ROMA. Basta parlare di Covid, il virus che circola attualmente è profondamente diverso da quello che fece tanta paura due anni fa. Queste, nella sostanza, le dichiarazioni rilasciate dallʼinfettivologo del San Martino di Genova, Matteo Bassetti, a TgCom24 in merito al balzo dell’indice di contagiosità Rt sopra l’1 con la nuova variante Omicron 5.  

“Non credo sia il momento de reintrodurre obblighi, – ha spiegato l’esperto – ma di aver buon senso: magari gli anziani fanno bene ad indossare la mascherina. Omicron 5 non è lo stesso virus che ci ha fatto paura negli ultimi due anni, da un lato per la minore patogenicità e dall’altra dal fatto che la popolazione italiana è praticamente coperta. Credo non bisogna allarmare le persone: è una fiammata estiva che si risolverà nelle prossime settimane, come in altri Paesi, che hanno affrontato la situazione con maggior maturità”.

Per quanto riguarda i ricoveri, “bisogna capire chi va in ospedale e distinguere tra chi ha il tampone positivo ma anche qualcos’altro come una frattura, deve partorire o problemi cardiaci e chi entra in ospedale per una polmonite da Covid. Questi ultimi sono meno del 20 per cento del totale dei numeri che registriamo oggi. Quindi anche i numeri attualmente forniti lasciano il tempo che trovano. Dobbiamo smetterla di guardare i numeri, ma le persone: dobbiamo guardare i pazienti, il loro quadro clinico”.
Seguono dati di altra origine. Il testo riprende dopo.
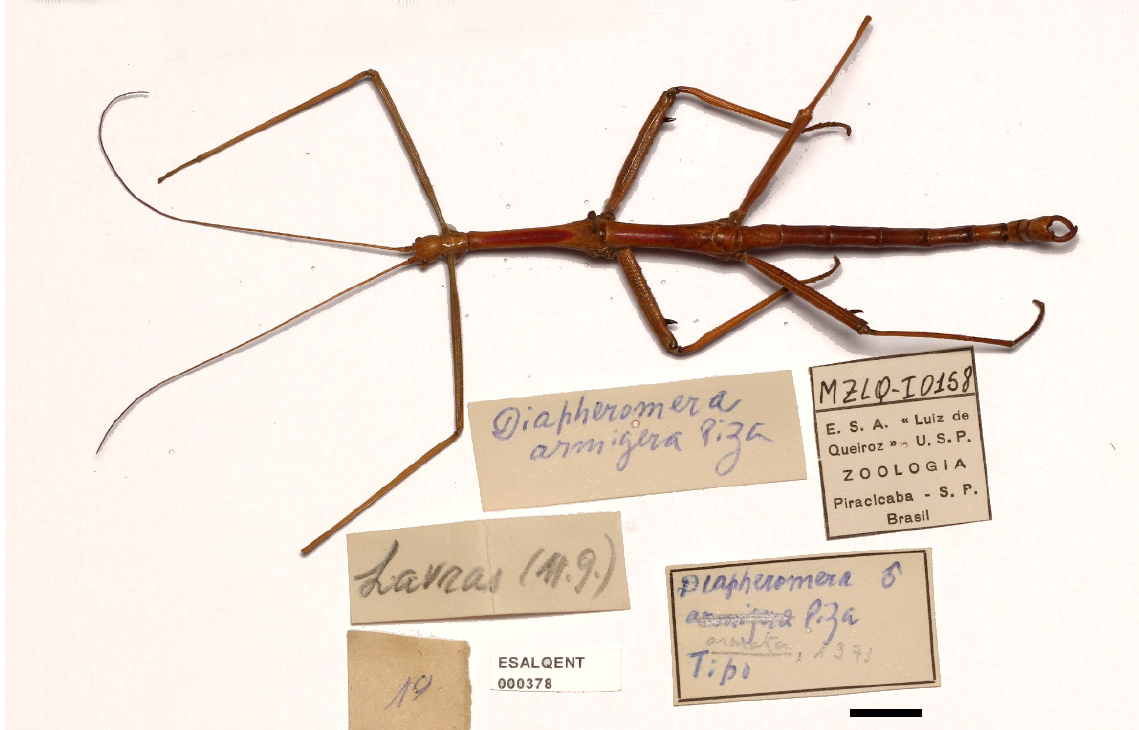
Fig. 54. Holotype of Diapheromera armata Piza, 1973 at MELQ and accompanying labels. Note that the specific epithet was written as armigera on one of the labels but later corrected by pencil to the published name. Scale bar: 10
Infine, su tracciamento e isolamento: “Il tracciamento oggi non c’è, – prosegue Bassetti – molti fanno il tampone a casa e non comunicano neanche gli esiti alla Asl di riferimento per paura di essere riconosciuti come positivi. Bisogna uscire dalla logica di segregazione per convivere col virus. Oggi sarebbe bene stabilire che se si è positivi non si esce fintanto che si hanno i sintomi e che poi ci si muove con la mascherina. Si dovrebbe cambiare nome alla malattia – conclude – Basta SarsCov2 perché questo è il virus che dà una sindrome grave respiratoria, oggi è il caso di togliere la ‘s’ e chiamarla sindrome respiratoria acuta 2022 che è molto diversa dal Covid del 2019”.